Practicing personal responsibility, exceeding expectations, taking the initiative and learning from failure are Shokair’s mantras. “Teaching students these real-world values is extremely important,” he states.

Johnway Yih was a SURF-IT Fellow in 2010, went on to earn a master’s degree in engineering management and now works as a manufacturing engineer. “What I remember most … was [Shokair’s] insistence that as students and researchers we would only be able to get out of the programs what we put into them,” Yih says. “This give-to-get mentality is something that I have carried with me, and it has pushed me to learn and do more in education as well as my current career.”

“I’m cousin Said; we’re all part of the family, so nobody should be shy. Just stand up and say how you feel about being part of the program. If no one volunteers, I will call on you anyway.”

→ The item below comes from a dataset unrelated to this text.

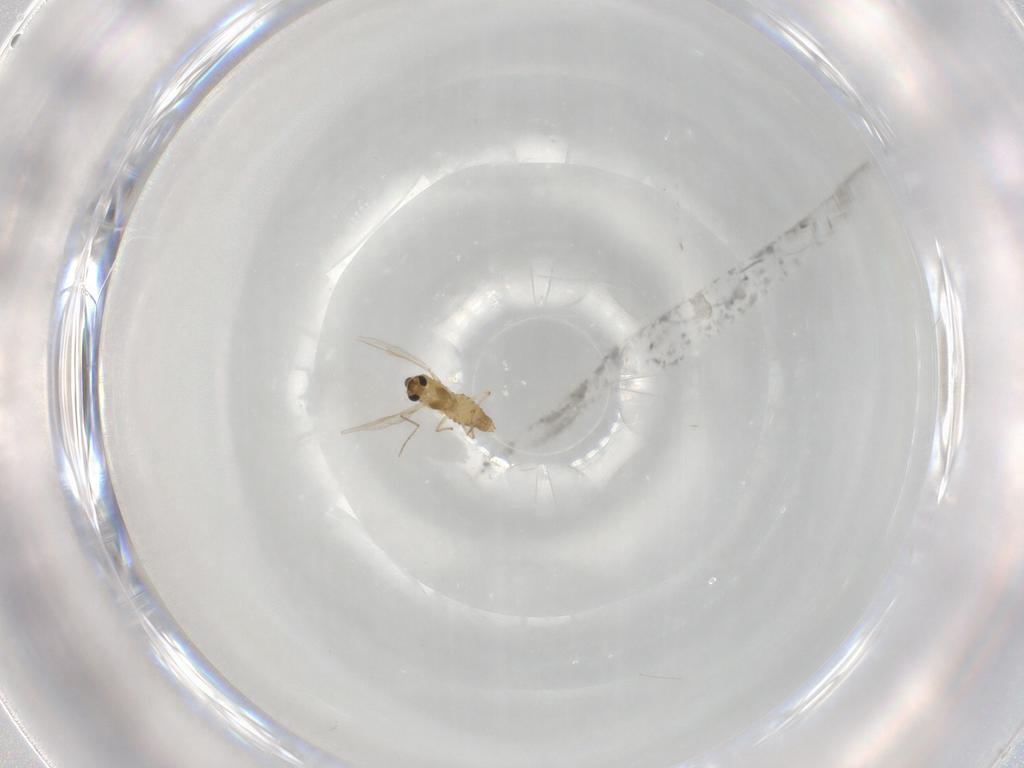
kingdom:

Telling students they are family is the highest possible compliment from the devoted family man. Shokair’s face lights up as he describes playing on the floor at home with 3½-year-old daughter Yara or taking a Sunday nap with son Omar, who is almost 1.

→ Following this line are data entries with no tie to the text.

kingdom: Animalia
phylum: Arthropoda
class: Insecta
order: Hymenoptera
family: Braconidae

He and his wife, Rasha, have opened their home over the years to a continual stream of family – sponsoring his parents, his brother and his sister in the U.S. and helping them get established. “It’s family; it’s what you do,” he shrugs.

UCI biomedical engineering professor Abe Lee, who has worked with Shokair to develop research programs, says: “He’s passionate about everything he does, and most of all, he’s passionate about people. He always wears his affable smile and is always offering to help. He cares deeply about the students he touches.”

And they’re appreciative. Jordan Sinclair, a 2008 SURF-IT Fellow, remembers Shokair’s patience and persistence as Sinclair waffled about a career in research. “He asked me the right questions, the hard questions. He saw right through the BS, forcing some serious introspection,” says Sinclair, who ultimately decided on a non-research career in health information technology.

Wherever their futures take them, Shokair believes student researchers are likely to be successful after they graduate. “These programs have shortened their learning curve and helped them engage the world outside academia in a more productive way,” he says.

His role is to ensure that students have considered their options. He likes to ask them if they know the proper angle for launching a rocket to get maximum range. “If you launch it at 0 degrees, it will blow your foot off. If you launch it at 90 degrees, it will come down on your head,” he tells them, usually to peals of laughter. “The optimum angle is 45 degrees.

“Your job is to set up the optimum launching angle for your career. If you haven’t done that already, start now.”

 Shokair estimates that about 2,000 students a year participate in one UROP program or another, and he’s proud of that. “We’re helping students develop the skills, expand their knowledge and enhance their own values so they’re better prepared for the next phase, no matter the decision they make about the future,” he says. “Our goal is molding students into people who can go out and change the world in a positive way.”